→ EXTRAIT À LIRE
┏━━

Le trempage dans l'eau à 30 °C, l'ébullition ou la cuisson éliminent le cyanure libre, mais seulement 55 pour cent environ du cyanure lié est libéré après 25 minutes. Cependant, le cyanure lié est éliminé par un trempage prolongé au début de la fermentation (tableau 7.2), sous l'action de la linamarase qui est libérée par la désintégration des tissus tubéreux. Si l'on ajoute de l'eau, la plus grande partie du cyanure est éliminée. Meuser et Smolnik (1980) ont pu améliorer la production de gari en lavant la pulpe après fermentation pour enlever le résidu de cyanure lié qui était encore présent sous forme de cyanohydrine à cause de sa plus grande stabilité en milieu plus acide.

Tableau 7.3 Effet du séchage sur la teneur en HCN du manioc

Technique de séchage   HCN (ppm)
Lyophilisabon Pulpe 439
Séchage ultra-rapide Rondelles 432
Séchage à l'air 40°C Cossettes, pulpe 13
Séchage à l'air chaud 180°C Cossettes 14
  Pulpe fermentée 77
Séchage au tambour Pulpe 8
  Pulpe fermentée 121
HCN dans la pulpe Libre et lié 900

Source: Meuser & Smolnik. 1980.

┗━━

→ CONSIGNE
D'après l'extrait sur le manioc, quelle part du cyanure lié est libérée après 25 minutes de trempage dans l'eau à 30 °C, d'ébullition ou de cuisson ? Les lignes qui viennent sont un contenu à part, sans lien avec l'extrait sur le manioc.

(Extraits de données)

┏━━

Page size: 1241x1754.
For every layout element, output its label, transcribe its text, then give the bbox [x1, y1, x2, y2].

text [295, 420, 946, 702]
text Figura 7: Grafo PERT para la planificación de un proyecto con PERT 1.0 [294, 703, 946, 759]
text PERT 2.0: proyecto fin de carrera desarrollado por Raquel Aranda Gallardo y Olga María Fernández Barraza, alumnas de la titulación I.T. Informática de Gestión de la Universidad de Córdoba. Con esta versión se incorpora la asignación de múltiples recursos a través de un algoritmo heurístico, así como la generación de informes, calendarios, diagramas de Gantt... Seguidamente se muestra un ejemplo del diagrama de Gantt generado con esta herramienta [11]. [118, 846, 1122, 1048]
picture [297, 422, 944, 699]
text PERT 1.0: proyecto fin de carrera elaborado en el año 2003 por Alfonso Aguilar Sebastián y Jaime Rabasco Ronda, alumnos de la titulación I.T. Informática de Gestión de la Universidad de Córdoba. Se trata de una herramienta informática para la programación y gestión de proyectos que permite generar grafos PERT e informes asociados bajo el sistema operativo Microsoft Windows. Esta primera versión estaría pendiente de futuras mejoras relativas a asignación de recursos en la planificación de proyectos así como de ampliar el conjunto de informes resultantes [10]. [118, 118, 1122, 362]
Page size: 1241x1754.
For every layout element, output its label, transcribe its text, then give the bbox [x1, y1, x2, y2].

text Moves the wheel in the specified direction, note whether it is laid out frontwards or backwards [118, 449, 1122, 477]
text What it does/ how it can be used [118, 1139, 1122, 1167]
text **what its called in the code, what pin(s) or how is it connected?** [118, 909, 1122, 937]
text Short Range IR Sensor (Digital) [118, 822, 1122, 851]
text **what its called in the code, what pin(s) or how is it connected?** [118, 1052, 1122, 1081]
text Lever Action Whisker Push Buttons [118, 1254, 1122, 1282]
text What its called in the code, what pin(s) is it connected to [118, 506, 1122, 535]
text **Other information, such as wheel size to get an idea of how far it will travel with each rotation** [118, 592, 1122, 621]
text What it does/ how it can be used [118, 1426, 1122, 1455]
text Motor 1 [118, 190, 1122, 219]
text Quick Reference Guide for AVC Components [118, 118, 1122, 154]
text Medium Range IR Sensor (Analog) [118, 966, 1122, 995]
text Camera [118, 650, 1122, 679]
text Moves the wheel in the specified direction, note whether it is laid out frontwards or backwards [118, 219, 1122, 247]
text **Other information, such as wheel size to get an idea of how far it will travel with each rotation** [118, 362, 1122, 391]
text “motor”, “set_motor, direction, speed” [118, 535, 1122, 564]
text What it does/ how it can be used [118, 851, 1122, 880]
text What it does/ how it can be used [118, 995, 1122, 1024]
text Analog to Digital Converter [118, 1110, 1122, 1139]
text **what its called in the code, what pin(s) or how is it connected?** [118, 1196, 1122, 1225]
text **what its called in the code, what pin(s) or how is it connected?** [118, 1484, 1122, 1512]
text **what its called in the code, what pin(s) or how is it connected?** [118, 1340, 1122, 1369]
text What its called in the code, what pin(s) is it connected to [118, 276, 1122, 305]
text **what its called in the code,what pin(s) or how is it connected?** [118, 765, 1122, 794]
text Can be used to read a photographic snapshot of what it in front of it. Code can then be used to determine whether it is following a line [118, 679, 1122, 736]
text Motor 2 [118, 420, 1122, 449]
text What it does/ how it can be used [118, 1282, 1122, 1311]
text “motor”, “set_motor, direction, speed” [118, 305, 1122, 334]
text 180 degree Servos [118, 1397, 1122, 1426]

┗━━

→ RÉPONSE
Environ 55 pour cent.